Explaining concepts is usually easier when performed in visual terms as opposed to verbal explanations. This includes the creative use of diagrams that help explain concepts quickly and with far more impact compared to verbal methods. Of the many types of diagrams that are used to explain concepts, one of the most powerful is the fishbone or Ishikawa diagram.
The name Fishbone comes from the general shape of the diagram which resembles the skeleton of a fish. The purpose of the design is to visually explain the causes and effects of problems. The centerline or spine is the dividing point between causes and effects. The head of the fish is the problem. On each side of the spine is the different categories used to help find a solution.
Unlike a simple dividing line, a fishbone diagram helps to visualize how problems are created through different causes and effects. Plus, potential solutions to either solve the problem or keep it from happening in the first place.
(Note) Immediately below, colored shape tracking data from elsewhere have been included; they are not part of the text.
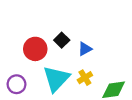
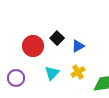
cyan triangle: (56, 79) -> (52, 73), size x0.6

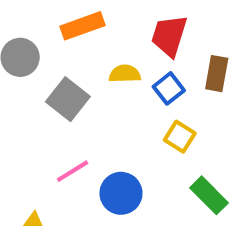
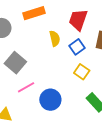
yellow semicircle: (125, 74) -> (55, 38), turned 77
gray square: (68, 99) -> (15, 63), moved

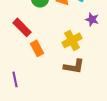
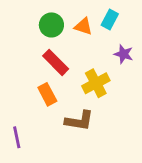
red rectangle: (22, 27) -> (56, 62), moved
brown L-shape: (74, 66) -> (79, 121), moved

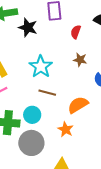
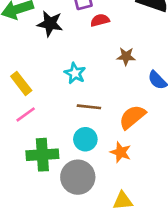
red semicircle: (76, 32) -> (100, 20), moved, turned 64
cyan star: (41, 67) -> (75, 73), size x0.7
cyan circle: (32, 115) -> (85, 139), moved

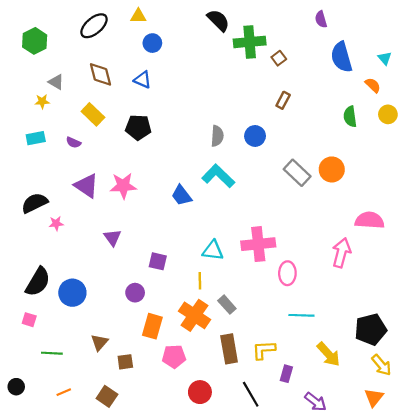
The first step for most manufacturing or shipping companies that use the diagram is for the quality management control team to brainstorm potential issues that their businesses may face. The idea being to discover the root causes of the problems and make clear its impact. By dividing cause and effect into separate areas of the diagram, it becomes easier to visualizes how the interaction occurs, the causes of the problem, and potential solutions to deal with issues either current or in the future.
The diagram makes it easier for multiple people to see the cause and effect, which in turn puts everyone on the same page. Because such issues are now easier to see, everyone can participate in providing potential solutions. This means that alternative points of view can be incorporated which helps bring about innovative solutions to problems.
They are often used in PowerPoint presentations to help visualize the issues and provide the cause and effect in a way that is easier to see and understand.
The original concept of the fishbone diagram can be traced back to the 1920s. It was considered one of the primary tools for quality control in factories. However, the overall design of the diagram was updated and made famous by Dr. Kaoru Ishikawa in the 1960s. Dr. Ishikawa was the pioneer of the quality management process used in the Kawasaki shipyards which helped revolutionize how management dealt with various issues. This is why it is sometimes called the Ishikawa Diagram.
The diagram quickly moved from the shipyards into manufacturing. The development of the Miata MX5 sports car was assisted by the use of a fishbone diagram. But overall, the use of the fishbone diagram has been considered an essential part of quality management in solving issues both current and projected for the near future.
There is little doubt of the impact that the fishbone diagram has had on industries around the world. The ability to visualize issues and their solutions through the use of the diagram has changed the way management has approached quality control.
Fishbone diagrams – also known as Ishikawa diagrams – are diagrams that help to distinguish the cause and effect of a problem.
The diagram is visually displayed like a fish bone, with the spine separating cause from effect and the problem replacing the head of the fish. The spine branches out into organised categories to find a solution. Fishbone diagrams are often also called cause and effect diagrams as they are successful brainstorming tools used to find a solution to a problem.
Fishbone diagrams are often used to brainstorm problems and their potential root causes. They help to clarify a problem’s cause and effect in a visual way, and sort ideas into categories to further be explored. Fishbone diagrams are useful to communicate problems and solutions to a large team as they are easy to read and create. The diagrams are useful when trying to present an alternative point of view of a problem, and therefore are successful tools in a PowerPoint presentation.
Japanese Dr. Kaoru Ishikawa originally created the first design of the fishbone diagram. His fishbone diagram was popularised in the 1960’s as he pioneered for quality management processes in shipyards. From here, fishbone diagrams have been considered to be a basic tool required for quality control.